Arnaud-Dominique Houte, dans Propriété défendue, ne manquait pas de souligner l’inquiétante dangerosité que la rue présentait au XIXe siècle. Dans Les peurs de la Belle Époque, ouvrage construit autour de dates « marquantes » et qui encourage une lecture fragmentée, l’historien traverse de nombreuses fois la rue. Elle est tantôt le lieu où se déroulent des événements spectaculaires, catastrophes ou attentats (en particulier les attentats anarchistes de 1892-1893), tantôt un lieu produisant une atmosphère anxiogène. S’il tente d’établir une chronologie des peurs (largement mise en lumière par Dominique Kalifa dans ses recherches sur les bas-fonds), son ambition est plus large, elle embrasse à la fois les peurs qui habitent les Parisiens et les colons de l’Empire français, les contemporains du développement du chemin de fer et ceux de l’automobile et des accidents de la route. Le défaut du livre est peut-être de vouloir ouvrir trop largement le spectre, au point que, même si le terme est employé au pluriel, on se demande parfois si c’est de la même émotion qu’il est question.
La rue, comme le souligne Emmanuel Fureix dans sa contribution à Histoire de la rue, fait naître des peurs spécifiques. Les écritures qui viennent s’y inscrire contribuent à la fois à la policer et à nourrir son caractère inquiétant. La Commune de Paris a montré les limites de la remise en ordre haussmannienne, lorsque, sur les murs de la capitale, des centaines d’affiches ont été collées par le pouvoir communard : c’est par la rue et avec la rue que celui-ci gouverne. Depuis cent cinquante ans, il faut policer l’espace urbain, depuis les panneaux électoraux visant à rendre plus équitables les élections (en évitant que le candidat le plus riche puisse tapisser la ville de ses affiches) jusqu’au développement permanent de nouveaux mobiliers qui encadrent les écrits et les images exposées. Sans doute n’est-il pas surprenant que les objets soient les premiers à être mis à mal dans les manifestations tant ils incarnent le refus de l’intrus dans la rue.

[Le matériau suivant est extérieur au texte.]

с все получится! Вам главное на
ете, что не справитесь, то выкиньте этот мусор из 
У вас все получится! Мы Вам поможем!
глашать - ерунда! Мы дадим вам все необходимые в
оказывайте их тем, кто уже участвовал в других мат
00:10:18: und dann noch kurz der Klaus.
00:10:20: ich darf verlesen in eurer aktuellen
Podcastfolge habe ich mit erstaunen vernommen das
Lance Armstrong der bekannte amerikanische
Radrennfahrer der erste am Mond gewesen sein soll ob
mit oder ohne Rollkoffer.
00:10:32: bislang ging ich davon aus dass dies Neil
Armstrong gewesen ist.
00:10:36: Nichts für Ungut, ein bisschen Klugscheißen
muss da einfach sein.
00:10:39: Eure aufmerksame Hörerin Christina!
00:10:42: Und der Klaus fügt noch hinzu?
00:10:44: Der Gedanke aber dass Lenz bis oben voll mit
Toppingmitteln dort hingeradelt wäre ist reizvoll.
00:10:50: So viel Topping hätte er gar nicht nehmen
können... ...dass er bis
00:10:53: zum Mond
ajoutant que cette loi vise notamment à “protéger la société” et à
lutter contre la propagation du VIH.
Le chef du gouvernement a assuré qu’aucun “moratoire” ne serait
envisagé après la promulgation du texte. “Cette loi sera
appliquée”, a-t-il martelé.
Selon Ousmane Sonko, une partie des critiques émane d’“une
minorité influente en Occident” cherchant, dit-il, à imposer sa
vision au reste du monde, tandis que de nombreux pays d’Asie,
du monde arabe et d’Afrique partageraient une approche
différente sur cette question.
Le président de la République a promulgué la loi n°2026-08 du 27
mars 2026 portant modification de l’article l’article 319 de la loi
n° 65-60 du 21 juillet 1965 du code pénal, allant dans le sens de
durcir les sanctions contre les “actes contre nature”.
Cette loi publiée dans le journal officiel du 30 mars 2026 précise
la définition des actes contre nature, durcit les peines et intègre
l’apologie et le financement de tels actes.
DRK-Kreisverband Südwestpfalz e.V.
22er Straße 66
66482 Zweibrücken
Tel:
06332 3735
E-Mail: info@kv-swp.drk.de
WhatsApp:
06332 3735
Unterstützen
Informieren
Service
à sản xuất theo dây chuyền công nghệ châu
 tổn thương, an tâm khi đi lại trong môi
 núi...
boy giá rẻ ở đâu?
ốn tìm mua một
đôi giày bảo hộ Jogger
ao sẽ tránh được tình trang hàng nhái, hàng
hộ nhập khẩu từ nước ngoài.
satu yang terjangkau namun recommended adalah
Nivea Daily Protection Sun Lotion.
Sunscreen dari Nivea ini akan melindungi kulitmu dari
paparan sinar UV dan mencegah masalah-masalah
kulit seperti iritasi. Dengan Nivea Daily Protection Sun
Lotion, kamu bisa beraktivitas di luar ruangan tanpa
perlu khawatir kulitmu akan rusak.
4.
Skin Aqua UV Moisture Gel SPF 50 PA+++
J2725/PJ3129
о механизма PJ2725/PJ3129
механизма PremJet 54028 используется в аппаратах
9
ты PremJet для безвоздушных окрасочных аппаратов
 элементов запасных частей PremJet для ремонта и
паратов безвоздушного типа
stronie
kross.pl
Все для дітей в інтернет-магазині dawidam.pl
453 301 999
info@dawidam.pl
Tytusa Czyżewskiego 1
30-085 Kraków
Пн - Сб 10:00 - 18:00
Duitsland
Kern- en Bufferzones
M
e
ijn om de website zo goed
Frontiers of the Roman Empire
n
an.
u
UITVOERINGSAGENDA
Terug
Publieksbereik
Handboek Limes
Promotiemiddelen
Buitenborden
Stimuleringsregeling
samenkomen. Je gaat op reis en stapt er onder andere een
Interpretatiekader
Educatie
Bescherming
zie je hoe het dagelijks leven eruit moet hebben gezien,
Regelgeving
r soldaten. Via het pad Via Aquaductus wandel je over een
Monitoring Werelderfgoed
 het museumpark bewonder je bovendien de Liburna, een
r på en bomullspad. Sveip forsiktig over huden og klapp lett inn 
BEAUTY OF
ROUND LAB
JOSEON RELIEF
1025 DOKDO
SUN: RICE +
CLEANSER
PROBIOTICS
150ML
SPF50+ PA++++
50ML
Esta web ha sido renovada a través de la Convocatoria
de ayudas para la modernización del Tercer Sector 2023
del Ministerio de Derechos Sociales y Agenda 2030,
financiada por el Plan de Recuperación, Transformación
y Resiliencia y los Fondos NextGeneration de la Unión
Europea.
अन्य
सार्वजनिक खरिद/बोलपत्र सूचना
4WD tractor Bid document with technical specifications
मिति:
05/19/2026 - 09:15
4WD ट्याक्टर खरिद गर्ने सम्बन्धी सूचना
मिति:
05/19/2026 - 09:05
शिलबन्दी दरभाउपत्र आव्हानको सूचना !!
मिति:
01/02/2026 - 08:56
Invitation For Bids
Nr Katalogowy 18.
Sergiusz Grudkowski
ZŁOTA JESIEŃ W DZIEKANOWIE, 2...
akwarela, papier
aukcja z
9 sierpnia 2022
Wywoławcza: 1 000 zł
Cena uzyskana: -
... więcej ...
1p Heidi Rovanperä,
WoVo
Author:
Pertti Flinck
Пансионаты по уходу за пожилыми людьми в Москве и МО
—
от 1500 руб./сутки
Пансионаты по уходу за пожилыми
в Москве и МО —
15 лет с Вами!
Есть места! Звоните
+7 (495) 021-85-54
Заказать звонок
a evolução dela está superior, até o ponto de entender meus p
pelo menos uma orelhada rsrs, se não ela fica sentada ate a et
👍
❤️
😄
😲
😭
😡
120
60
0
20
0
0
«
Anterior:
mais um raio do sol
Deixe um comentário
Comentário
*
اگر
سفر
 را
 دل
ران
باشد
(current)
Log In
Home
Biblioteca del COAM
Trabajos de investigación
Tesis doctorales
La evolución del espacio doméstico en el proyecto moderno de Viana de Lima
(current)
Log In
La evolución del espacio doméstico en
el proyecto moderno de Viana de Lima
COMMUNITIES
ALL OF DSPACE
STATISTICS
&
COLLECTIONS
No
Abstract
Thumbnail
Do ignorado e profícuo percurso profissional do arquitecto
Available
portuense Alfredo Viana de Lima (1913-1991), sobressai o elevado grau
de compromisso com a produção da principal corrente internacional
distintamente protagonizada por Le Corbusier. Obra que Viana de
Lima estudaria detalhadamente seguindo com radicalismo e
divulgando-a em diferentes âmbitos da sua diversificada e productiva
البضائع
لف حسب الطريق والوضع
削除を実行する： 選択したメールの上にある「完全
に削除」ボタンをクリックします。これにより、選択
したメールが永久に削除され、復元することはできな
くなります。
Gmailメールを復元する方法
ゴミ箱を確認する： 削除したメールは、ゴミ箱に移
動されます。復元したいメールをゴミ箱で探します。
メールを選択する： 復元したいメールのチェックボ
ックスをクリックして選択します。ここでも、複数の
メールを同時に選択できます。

Deux essais de nature très différente viennent éclairer cet aspect. Le premier, signé du journaliste spécialiste de hip hop Karim Madani, Tu ne trahiras point, paru en 2021, retrace le parcours de graffeurs qui ne cessent de venir perturber l’ordre graphique de la ville. Constitué à la fois de portraits de ces écrivains urbains et de récits de la manière dont ils cherchent à échapper aux brigades qui les traquent, ce livre permet de comprendre combien ces graffeurs sont devenus des experts de la rue, parce qu’ils en connaissant les moindres recoins mais aussi parce qu’ils sont capables de déterminer les espaces à inscrire les plus visibles.
Il n’est pas anodin que les auteurs du second livre, Antigraffitisme, soient d’anciens élèves de l’École nationale supérieure d’audiovisuel de Toulouse : la question du pouvoir de voir ou d’être vu domine leur livre. Dans ce court essai, Jean-Baptiste Barra et Timothée Engasser reprennent le chantier amorcé par Michel Kokoreff (Le lisse et l’incisif, Iris, 1990) sur les multiples dispositifs de lutte contre les écrits illicites exposés. On y voit comment le graffiti a retrouvé aujourd’hui une dimension subversive déjà présente dans la Rome antique. Mais alors que dans l’Antiquité il était adressé, le graffiti est moins désormais une manière d’agir sur la vie strictement politique de la cité qu’une façon de se réapproprier l’expression, le droit d’expression publique. Il ne s’agit plus de contrôler et de circonscrire ces écritures « délinquantes » mais bien de les effacer. Suivant immédiatement les derniers militants des cortèges des récentes manifestations contre la réforme des retraites, des équipes ne nettoient pas seulement la chaussée mais suppriment sur le champ les écritures de la rue en lutte.